Mortgage rates are basically unchanged following the Fed’s big announcement yesterday.
In Monday’s ‘rate update’ I wrote,
“…analysts now believe that the Fed will announce an extension of their current monetary stimulus program called “Operation Twist” which is set to expire at the end of this month….Should the Fed announce an extension…we could see rates go a little lower…if the Fed elects not to extend “Operation Twist” or decides to extend it for a short duration I would expect mortgage rates to rise.”
In their monetary policy statement yesterday the Fed DID extend “Operation Twist” for 6 months.

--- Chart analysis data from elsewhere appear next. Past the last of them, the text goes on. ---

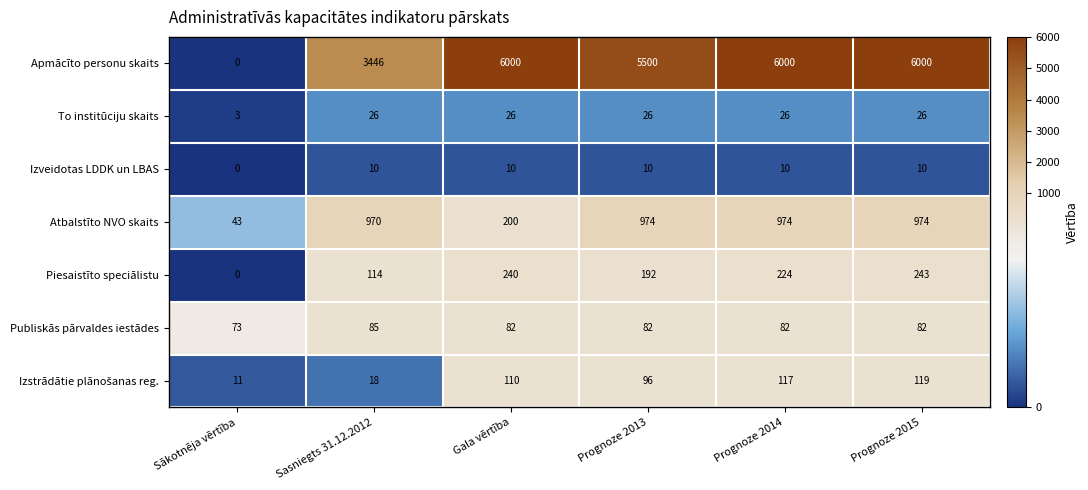

What is the difference between the maximum and second lowest values in the Piesaistīto speciālistu series?

129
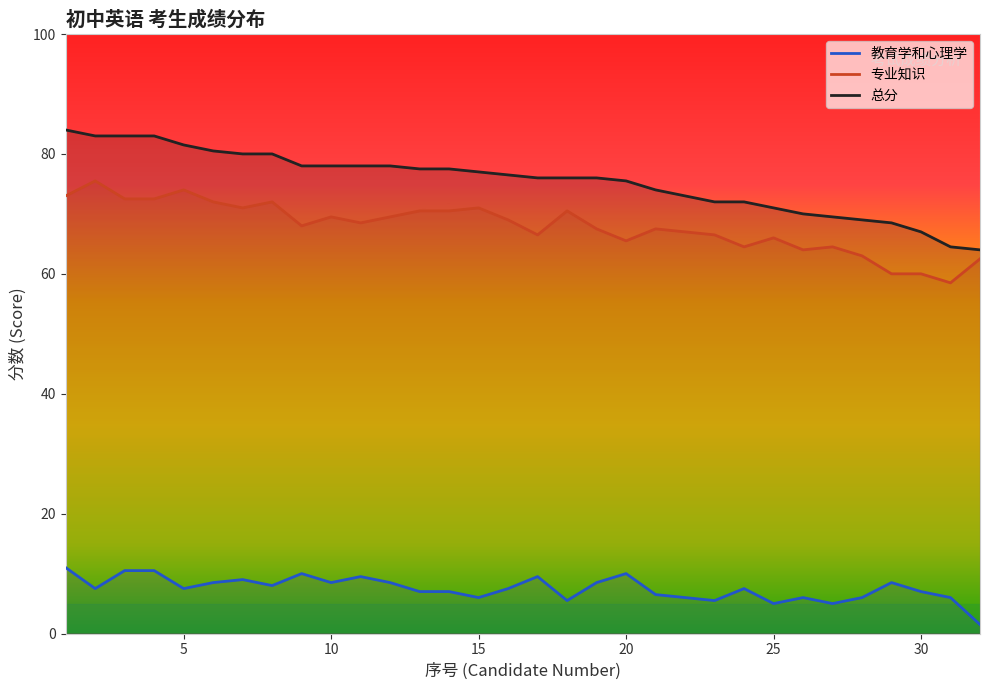

What is the total value across all series at 13?

155.0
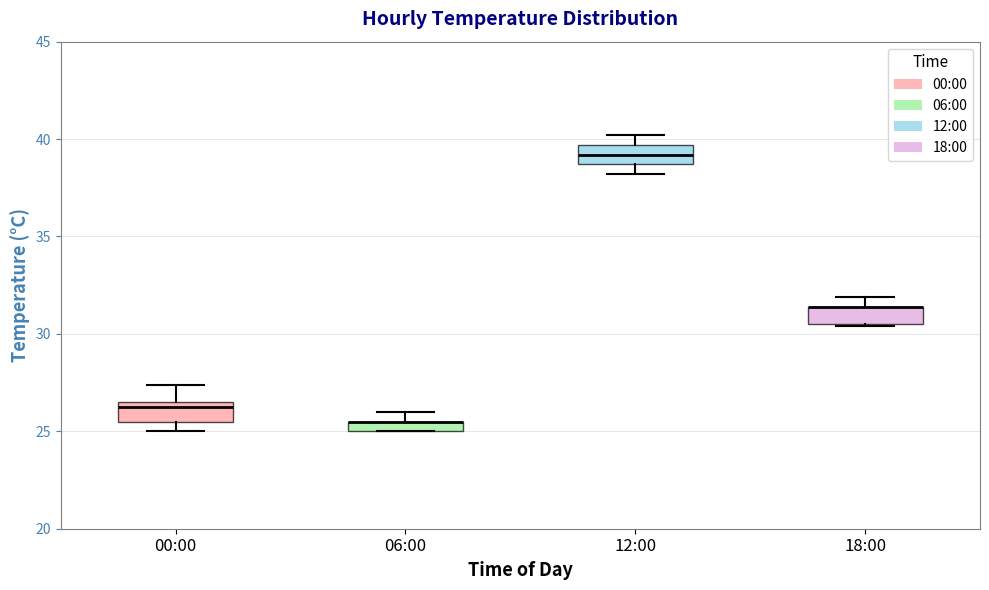

Where does the median line of the box for 12:00 sit on the y-axis? The values are not printed on the chart, so give them approximately, as read against the axis.

39.0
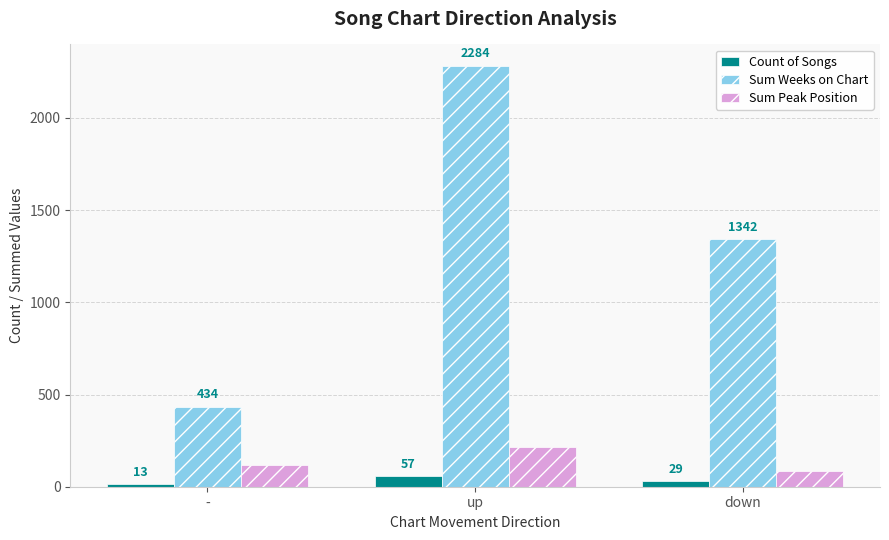

Reading left to right, list all the values displayed in this chart.

Count of Songs: -=13	up=57	down=29
Sum Weeks on Chart: -=434	up=2284	down=1342
Sum Peak Position: -=119	up=214	down=84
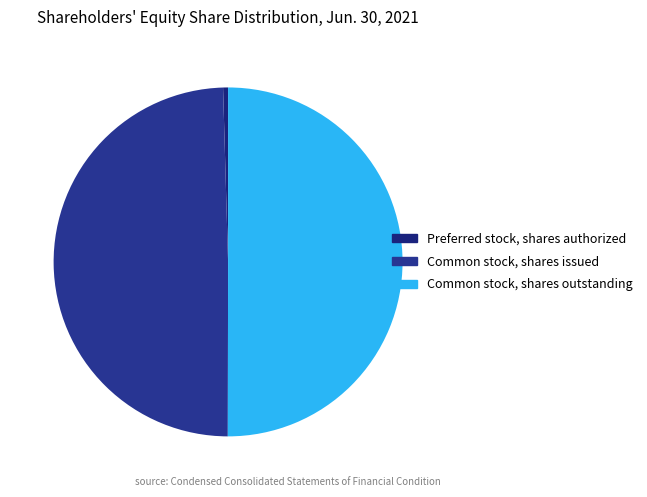

How many segments does this pie chart have?

3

Initially it looked like mortgage rates would worsen on the announcement because 6 months was less than many had expected.
However, they’ve since stabilized.
Also accompanying the Fed’s statement was a downward adjustment to their economic forecast siting the European debt crisis & political stagnation in Congress as the main culprits. Bad news for the economy is good news fro mortgage rates.

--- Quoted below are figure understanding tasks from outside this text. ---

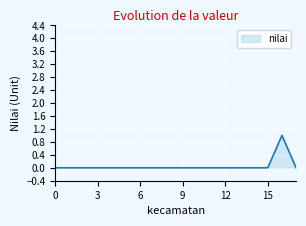

Is this an area chart (filled region under the line)?

Yes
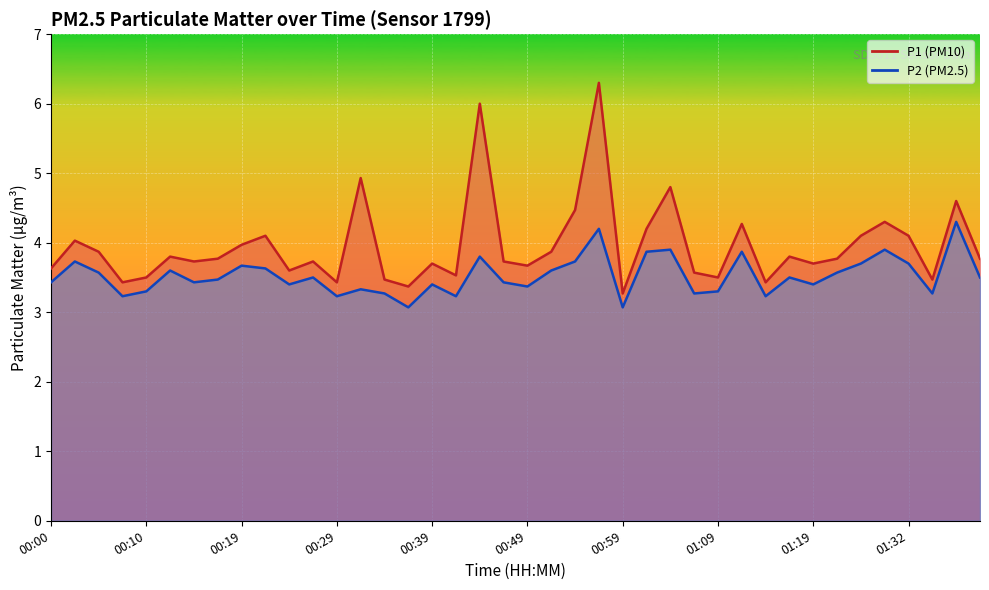

What is the label of the 17th point from the right?

00:56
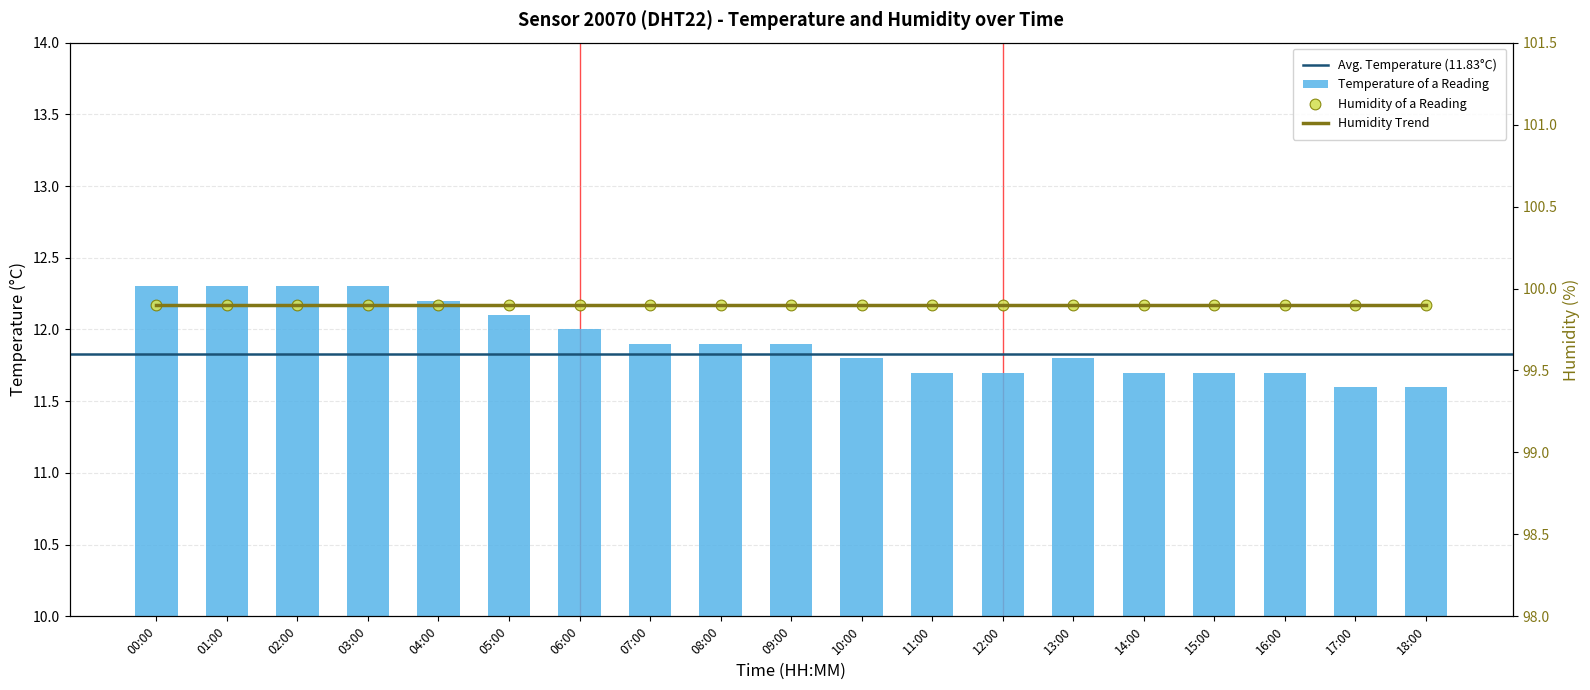

What is the ratio of the value at 04:00 to the value at 08:00?

1.0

Grim economic data is also helping mortgage rates to remain low this morning. A survey of European Union purchasing managers hit the lowest level since June of 2009. Furthermore, a separate survey of consumer confidence fell further in June from May making it unlikely that retail consumers will increase spending in the near-term. In China, a gauge on manufacturing activity slowed by more than expected.
In housing news the National Association of Realtors reported that existing home sales fell in May from a month earlier on lack of supply but were still almost 10% higher than a year earlier.
I expect rates to remain low for now. Attention will now shift back to Europe.